At the Koch Institute for Integrative Cancer Research, we take a uniquely MIT approach to solving some of the most difficult problems in cancer. Our research combines MIT’s rich traditions of interdisciplinary inquiry and technological innovation with the most advanced investigation into the fundamental biology of cancer. With an unprecedented commitment to cross-disciplinary collaboration, we are accelerating the discovery and application of new ways to detect, monitor, treat, and prevent the disease.

We ask big questions in strategic areas, where the answers have big impacts on how we understand and treat cancer. Rather than organizing our research program around any one cancer or tissue of origin, our priority is to produce knowledge and tools that can be applied broadly, to a range of cancers, and make significant impacts on patients’ quality of life and survival.

As a National Cancer Institute-designated basic cancer research center, unaffiliated with specific hospitals or clinics, our focus is on discovery science and developing new technologies. However, improving patient survival and quality of life is a key goal of the Koch Institute research model. Through extensive collaboration with academic, clinical, and industry partners, as well as faculty-founded startup companies, we ensure that discoveries and innovations made in our laboratories are translated as rapidly as possible into tools and treatments for cancer.

Our greatest asset in the fight against cancer is our community. The Koch Institute comprises more than 50 laboratories and more than 1,000 researchers—including biologists, biological, chemical, mechanical, and materi­als science engineers, chemists, computer scientists and others—all united in the fight against cancer. 
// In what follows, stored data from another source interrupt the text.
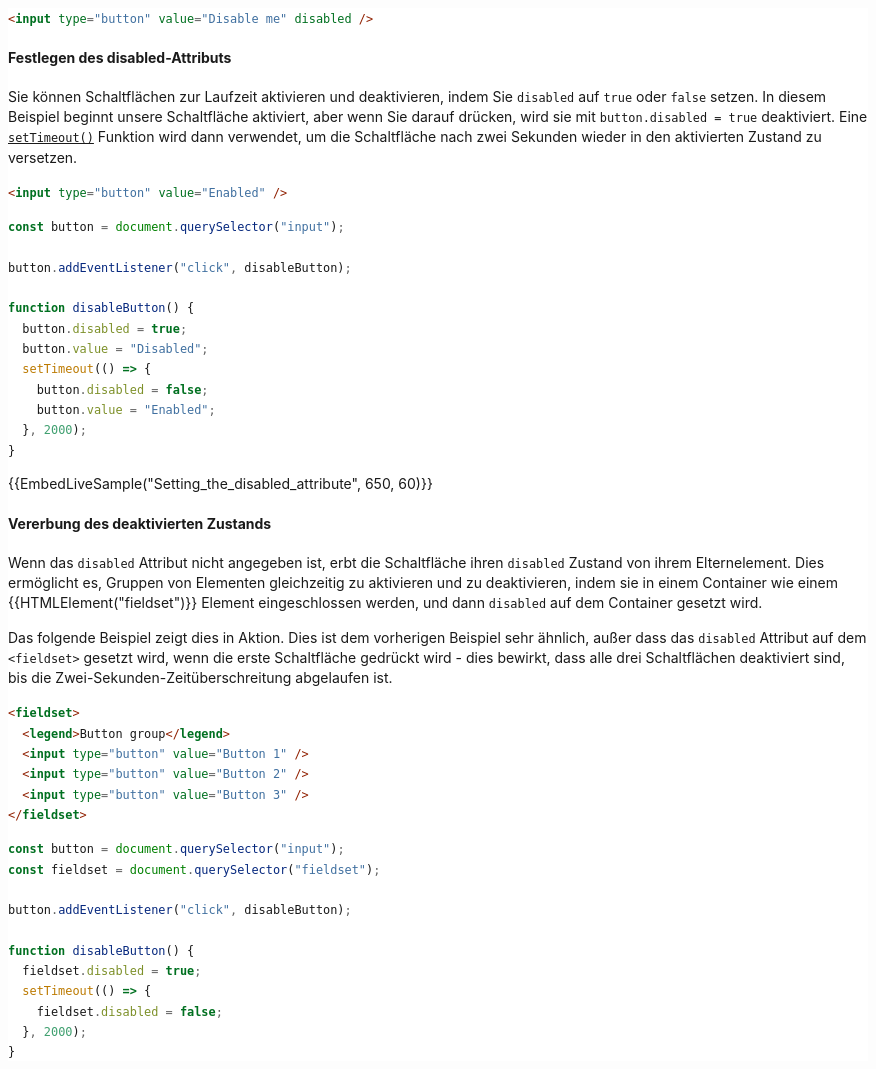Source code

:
 ```html
<input type="button" value="Disable me" disabled />
```

#### Festlegen des disabled-Attributs

Sie können Schaltflächen zur Laufzeit aktivieren und deaktivieren, indem Sie `disabled` auf `true` oder `false` setzen. In diesem Beispiel beginnt unsere Schaltfläche aktiviert, aber wenn Sie darauf drücken, wird sie mit `button.disabled = true` deaktiviert. Eine [`setTimeout()`](/de/docs/Web/API/Window/setTimeout) Funktion wird dann verwendet, um die Schaltfläche nach zwei Sekunden wieder in den aktivierten Zustand zu versetzen.

```html
<input type="button" value="Enabled" />
```

```js
const button = document.querySelector("input");

button.addEventListener("click", disableButton);

function disableButton() {
  button.disabled = true;
  button.value = "Disabled";
  setTimeout(() => {
    button.disabled = false;
    button.value = "Enabled";
  }, 2000);
}
```

{{EmbedLiveSample("Setting_the_disabled_attribute", 650, 60)}}

#### Vererbung des deaktivierten Zustands

Wenn das `disabled` Attribut nicht angegeben ist, erbt die Schaltfläche ihren `disabled` Zustand von ihrem Elternelement. Dies ermöglicht es, Gruppen von Elementen gleichzeitig zu aktivieren und zu deaktivieren, indem sie in einem Container wie einem {{HTMLElement("fieldset")}} Element eingeschlossen werden, und dann `disabled` auf dem Container gesetzt wird.

Das folgende Beispiel zeigt dies in Aktion. Dies ist dem vorherigen Beispiel sehr ähnlich, außer dass das `disabled` Attribut auf dem `<fieldset>` gesetzt wird, wenn die erste Schaltfläche gedrückt wird - dies bewirkt, dass alle drei Schaltflächen deaktiviert sind, bis die Zwei-Sekunden-Zeitüberschreitung abgelaufen ist.

```html
<fieldset>
  <legend>Button group</legend>
  <input type="button" value="Button 1" />
  <input type="button" value="Button 2" />
  <input type="button" value="Button 3" />
</fieldset>
```

```js
const button = document.querySelector("input");
const fieldset = document.querySelector("fieldset");

button.addEventListener("click", disableButton);

function disableButton() {
  fieldset.disabled = true;
  setTimeout(() => {
    fieldset.disabled = false;
  }, 2000);
}
```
View of Koch Institute building from Main Street

Our building on the MIT campus, complete with shared spaces and state-of-the-art core facilities, is engineered to foster collaboration while our community and signature research programs create additional opportunities for researchers to learn from one another and share new ideas.
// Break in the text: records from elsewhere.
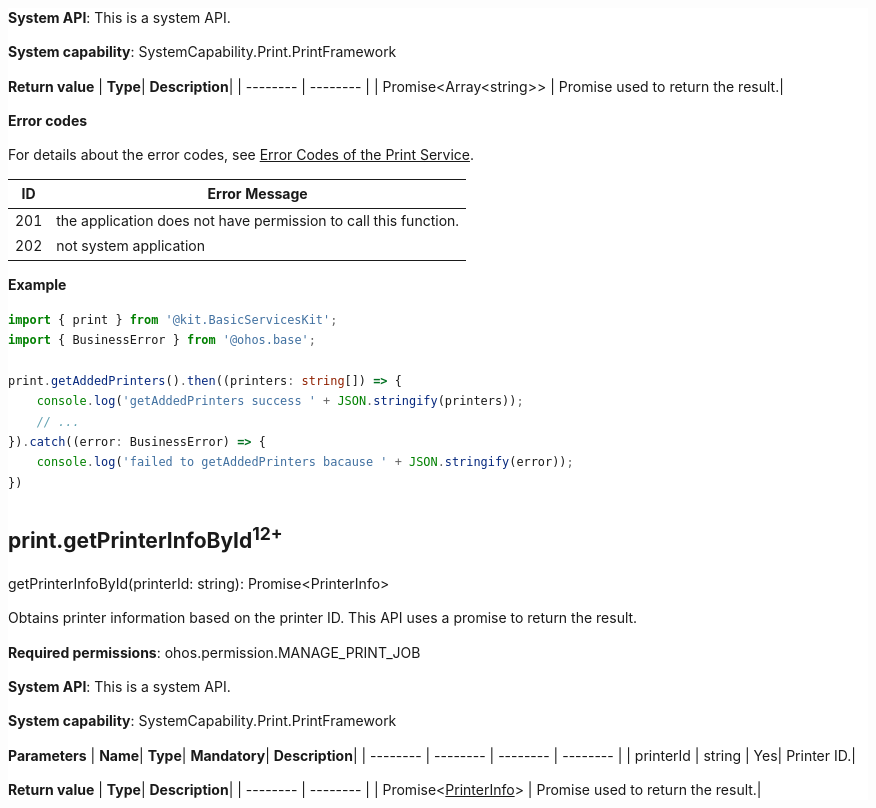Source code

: **System API**: This is a system API.

**System capability**: SystemCapability.Print.PrintFramework

**Return value**
| **Type**| **Description**|
| -------- | -------- |
| Promise&lt;Array&lt;string&gt;&gt; | Promise used to return the result.|

**Error codes**

For details about the error codes, see [Error Codes of the Print Service](./errorcode-print.md).

| ID| Error Message                                   |
| -------- | ------------------------------------------- |
| 201 | the application does not have permission to call this function. |
| 202 | not system application |

**Example**

```ts
import { print } from '@kit.BasicServicesKit';
import { BusinessError } from '@ohos.base';

print.getAddedPrinters().then((printers: string[]) => {
    console.log('getAddedPrinters success ' + JSON.stringify(printers));
    // ...
}).catch((error: BusinessError) => {
    console.log('failed to getAddedPrinters bacause ' + JSON.stringify(error));
})
```

## print.getPrinterInfoById<sup>12+</sup>

getPrinterInfoById(printerId: string): Promise&lt;PrinterInfo&gt;

Obtains printer information based on the printer ID. This API uses a promise to return the result.

**Required permissions**: ohos.permission.MANAGE_PRINT_JOB

**System API**: This is a system API.

**System capability**: SystemCapability.Print.PrintFramework

**Parameters**
| **Name**| **Type**| **Mandatory**| **Description**|
| -------- | -------- | -------- | -------- |
| printerId | string | Yes| Printer ID.|

**Return value**
| **Type**| **Description**|
| -------- | -------- |
| Promise&lt;[PrinterInfo](#printprinterinfo)&gt; | Promise used to return the result.|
Internationally recognized leaders in their respective fields, our faculty members have earned the most prestigious national and international science honors:

  • Five current and former faculty members have been awarded the Nobel Prize
  • 19 current faculty members belong to the National Academy of Sciences
  • Nine current faculty members belong to the National Academy of Engineering
  • Seven current and former faculty members have been awarded nine National Medals of Science or Technology and Innovation
  • 15 current faculty members have been elected to the National Academy of Medicine
  • Eight current faculty members are Howard Hughes Medical Institute Investigators.

Firmly rooted in the MIT educational mission, we are deeply committed to creating a new generation of scientists and engineers who are trained at the cutting edge of cancer research and know how to work together across disciplines to address some of the most complex problems in medicine. Together, we are changing the face of what is possible for science, technology, and most importantly, for cancer patients and their loved ones.